I told my Mom yesterday that I just can't put how I'm feeling into a word. It changes hourly, almost by the minute. Part of me is relieved. I didn't feel good about this pregnancy since conception, almost. I just had this terrible feeling that I would either miscarry or there would be something wrong with this child. I just knew. I had to talk myself into feeling pregnant with this one, and as much I heard that every pregnancy was different, I just couldn't shake the bad feeling that I had about never being sick. I never felt pregnant and yet my belly kept growing.

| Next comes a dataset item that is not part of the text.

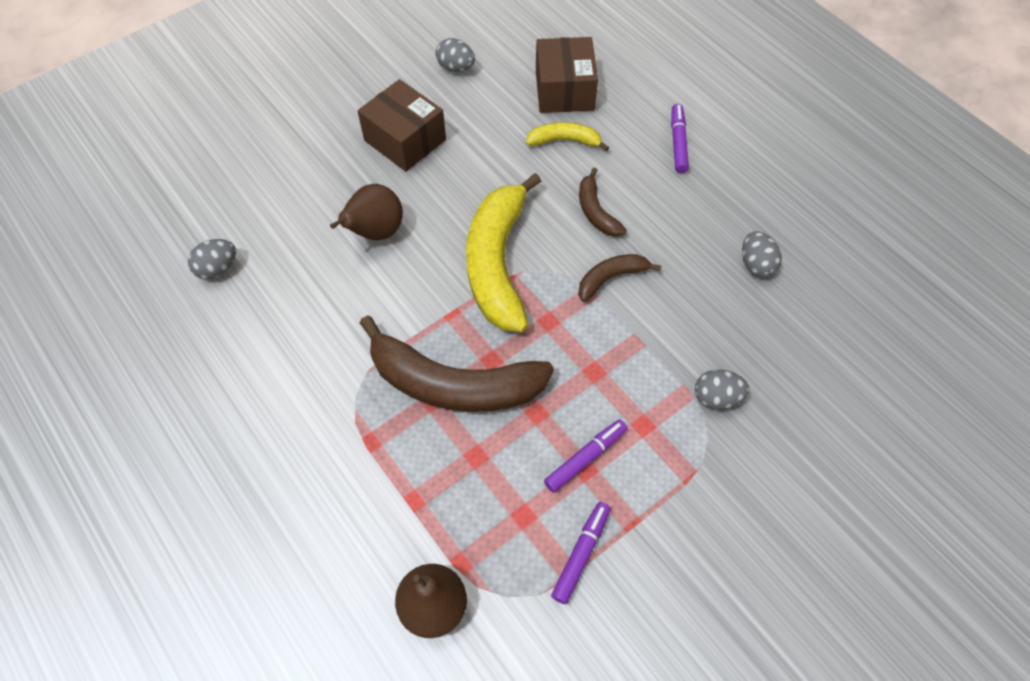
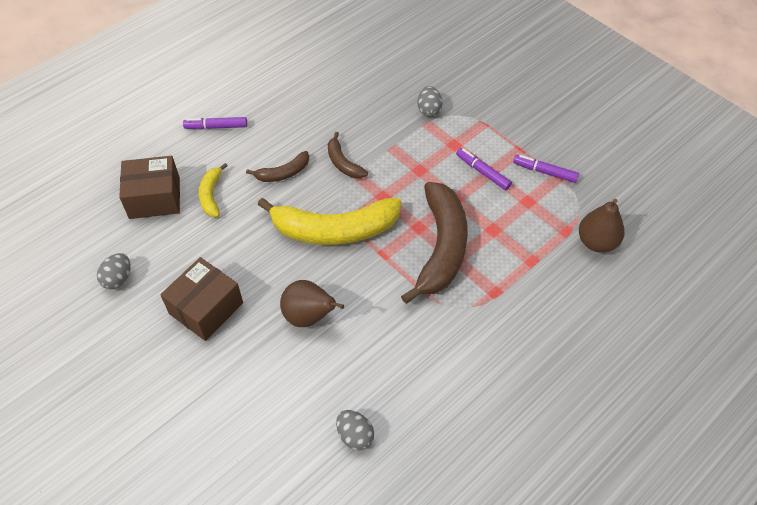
camera: 95 degrees left, 5 degrees down
(756, 264) = (326, 88): grey egg -> none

I feel old. Beat up. Tired. I feel like one of those pioneer women in old pictures, where they are only 30 but look 70. I don't recognize myself anymore and I don't know who I am anymore. I can't keep doing this. My heart hurts. So badly.
According to when I'm positive that I conceived, I was about 11 or 12 weeks pregnant. I was just getting my maternity clothes back out, and on the day that I miscarried I had finally gotten up the nerve to wear the cute, little top that I had bought in Paris. It was pink and said "fruit de passion" across the belly. I didn't feel so cute when I had to wear that shirt home from the hospital. I felt like a failure. Stupid people have babies every day. I mean, my god, Britney had her baby the same day I miscarried. Where is the fucking justice in any of this?! What did I do, anyway? And if there was a point to be made, I got it with the first one, okay?
So now I'm just playing with my new sewing machine--I've graduated from dog bandanas to cloth napkins. Still working on sewing a straight line, that's hard. I'm also making cupcakes today and playing with my new Pampered Chef toys that arrived yesterday. Neeto. Just playing with my new toys and feeling sorry for myself. You know, through all of this I've been imagining that I'm the heroine in a movie or a book. And I'm rooting so hard for this heroine, and I just know that there has got to be a happy ending to this story. There's just got to be.